- Occupation: Medical writer

= Sylvester Rattray =

Scottish medical writer

Sylvester Rattray was a Scottish medical writer.

==Biography==
Rattray was a native of Angus, Scotland. He was descended from Sir Sylvester Rattray, of Rattray Castle, Perthshire, who was in 1463 one of the ambassadors sent to London to treat with Edward IV, and exerted great influence at the Scottish court.

Sylvester may have been son of a later Sylvester Rattray who had two sons, David and Sylvester. The latter is said to have been "bred to the church". On the title-page of the second book mentioned below he is, however, credited with a theological degree as well as with that of M.D.
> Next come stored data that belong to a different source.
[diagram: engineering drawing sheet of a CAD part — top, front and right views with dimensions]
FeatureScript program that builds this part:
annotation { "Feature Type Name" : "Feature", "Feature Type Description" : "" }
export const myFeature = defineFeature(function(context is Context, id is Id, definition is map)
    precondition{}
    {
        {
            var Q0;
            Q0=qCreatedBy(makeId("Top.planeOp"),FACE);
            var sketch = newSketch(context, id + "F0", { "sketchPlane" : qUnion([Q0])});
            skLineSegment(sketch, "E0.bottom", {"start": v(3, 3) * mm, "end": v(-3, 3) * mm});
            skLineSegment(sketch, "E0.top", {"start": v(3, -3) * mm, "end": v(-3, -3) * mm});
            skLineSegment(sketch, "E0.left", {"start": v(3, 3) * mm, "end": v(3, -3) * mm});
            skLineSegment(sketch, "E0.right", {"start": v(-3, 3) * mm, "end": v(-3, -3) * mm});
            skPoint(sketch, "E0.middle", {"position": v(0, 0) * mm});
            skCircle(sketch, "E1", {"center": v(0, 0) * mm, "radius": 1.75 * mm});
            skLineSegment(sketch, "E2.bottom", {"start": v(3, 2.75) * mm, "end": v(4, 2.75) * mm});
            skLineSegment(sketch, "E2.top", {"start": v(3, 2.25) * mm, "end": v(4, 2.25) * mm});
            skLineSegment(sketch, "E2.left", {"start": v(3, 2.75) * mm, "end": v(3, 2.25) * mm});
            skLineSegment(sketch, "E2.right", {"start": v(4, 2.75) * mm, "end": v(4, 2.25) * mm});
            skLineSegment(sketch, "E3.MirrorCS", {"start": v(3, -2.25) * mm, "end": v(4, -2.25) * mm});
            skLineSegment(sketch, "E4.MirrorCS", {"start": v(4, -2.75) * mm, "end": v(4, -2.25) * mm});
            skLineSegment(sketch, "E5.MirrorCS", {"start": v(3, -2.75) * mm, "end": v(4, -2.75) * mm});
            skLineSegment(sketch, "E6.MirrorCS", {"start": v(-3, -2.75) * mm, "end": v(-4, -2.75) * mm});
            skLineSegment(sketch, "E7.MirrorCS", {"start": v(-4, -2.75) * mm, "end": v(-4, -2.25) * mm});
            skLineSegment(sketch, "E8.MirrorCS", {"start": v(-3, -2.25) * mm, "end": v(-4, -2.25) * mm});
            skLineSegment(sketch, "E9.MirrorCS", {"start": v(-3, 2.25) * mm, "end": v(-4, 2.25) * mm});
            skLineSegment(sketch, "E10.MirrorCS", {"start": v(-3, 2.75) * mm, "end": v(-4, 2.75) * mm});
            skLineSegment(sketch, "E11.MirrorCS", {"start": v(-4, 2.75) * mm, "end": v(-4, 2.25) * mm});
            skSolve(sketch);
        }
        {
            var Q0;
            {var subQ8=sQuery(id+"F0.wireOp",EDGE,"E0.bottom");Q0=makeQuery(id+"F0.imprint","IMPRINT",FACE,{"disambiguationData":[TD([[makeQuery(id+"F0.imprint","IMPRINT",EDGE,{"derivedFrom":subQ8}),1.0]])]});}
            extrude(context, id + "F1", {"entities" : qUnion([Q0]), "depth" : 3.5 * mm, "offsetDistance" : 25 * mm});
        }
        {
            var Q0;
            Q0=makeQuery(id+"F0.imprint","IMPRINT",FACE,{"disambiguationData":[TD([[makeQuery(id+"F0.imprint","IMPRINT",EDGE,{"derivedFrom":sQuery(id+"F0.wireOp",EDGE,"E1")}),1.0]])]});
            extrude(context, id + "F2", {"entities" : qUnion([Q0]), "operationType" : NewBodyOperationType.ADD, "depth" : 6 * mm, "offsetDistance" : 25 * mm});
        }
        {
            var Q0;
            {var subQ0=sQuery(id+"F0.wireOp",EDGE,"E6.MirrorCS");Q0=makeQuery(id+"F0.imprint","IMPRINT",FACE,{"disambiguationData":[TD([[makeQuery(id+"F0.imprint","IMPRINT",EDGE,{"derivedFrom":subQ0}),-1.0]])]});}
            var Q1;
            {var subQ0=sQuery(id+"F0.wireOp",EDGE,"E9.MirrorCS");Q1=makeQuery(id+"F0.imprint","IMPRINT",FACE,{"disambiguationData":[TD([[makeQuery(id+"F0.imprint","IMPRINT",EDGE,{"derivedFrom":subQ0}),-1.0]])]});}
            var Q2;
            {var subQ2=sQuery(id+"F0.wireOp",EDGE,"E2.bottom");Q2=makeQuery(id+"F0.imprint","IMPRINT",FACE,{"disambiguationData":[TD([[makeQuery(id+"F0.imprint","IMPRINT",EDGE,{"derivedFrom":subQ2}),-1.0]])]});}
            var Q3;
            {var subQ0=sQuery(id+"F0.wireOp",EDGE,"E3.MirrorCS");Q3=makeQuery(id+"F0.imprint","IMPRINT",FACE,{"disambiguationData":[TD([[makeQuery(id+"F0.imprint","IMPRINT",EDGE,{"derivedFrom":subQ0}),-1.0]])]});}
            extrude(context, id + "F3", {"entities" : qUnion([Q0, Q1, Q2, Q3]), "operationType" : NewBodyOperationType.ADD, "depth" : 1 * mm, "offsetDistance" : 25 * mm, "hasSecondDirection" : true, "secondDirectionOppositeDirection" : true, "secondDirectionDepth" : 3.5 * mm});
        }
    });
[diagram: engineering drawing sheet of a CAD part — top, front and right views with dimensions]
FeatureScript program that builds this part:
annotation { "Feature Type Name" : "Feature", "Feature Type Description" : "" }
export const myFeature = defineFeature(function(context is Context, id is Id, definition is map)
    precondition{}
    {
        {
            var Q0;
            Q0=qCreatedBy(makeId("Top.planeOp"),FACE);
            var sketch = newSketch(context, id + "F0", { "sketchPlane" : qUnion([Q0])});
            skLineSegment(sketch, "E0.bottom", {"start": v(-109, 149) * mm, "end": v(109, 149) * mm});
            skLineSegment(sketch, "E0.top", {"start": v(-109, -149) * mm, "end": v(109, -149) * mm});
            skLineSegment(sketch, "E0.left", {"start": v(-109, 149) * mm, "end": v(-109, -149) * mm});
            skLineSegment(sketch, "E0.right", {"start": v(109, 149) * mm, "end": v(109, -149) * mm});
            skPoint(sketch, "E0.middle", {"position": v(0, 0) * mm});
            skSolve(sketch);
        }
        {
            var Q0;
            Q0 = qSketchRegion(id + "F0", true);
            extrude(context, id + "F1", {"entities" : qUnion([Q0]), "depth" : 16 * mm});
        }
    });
He was author of Aditus novus ad occultas Sympathiæ et Antipathiæ causas inveniendas, per principia philosophiæ naturalis, ex fermentorum artificiosa anatomia hausta, patefactus (Glasgow, 1658), dedicated to Johannes Scotus. The Aditus novus was reprinted in Theatrum Sympatheticum variorum Authorum de Pulvere Sympathetico (Nuremberg, 1662). Rattray's second book, Prognosis medica ad usum Praxeos facili methodo digesta, was dedicated to Dr. John Wedderburn (Glasgow, 1666).

In May 1652 Rattray married at Cupar, Fifeshire, "Ingells, King-gask's daughter".

He had a son Sylvester, a student of medicine at Glasgow in 1680.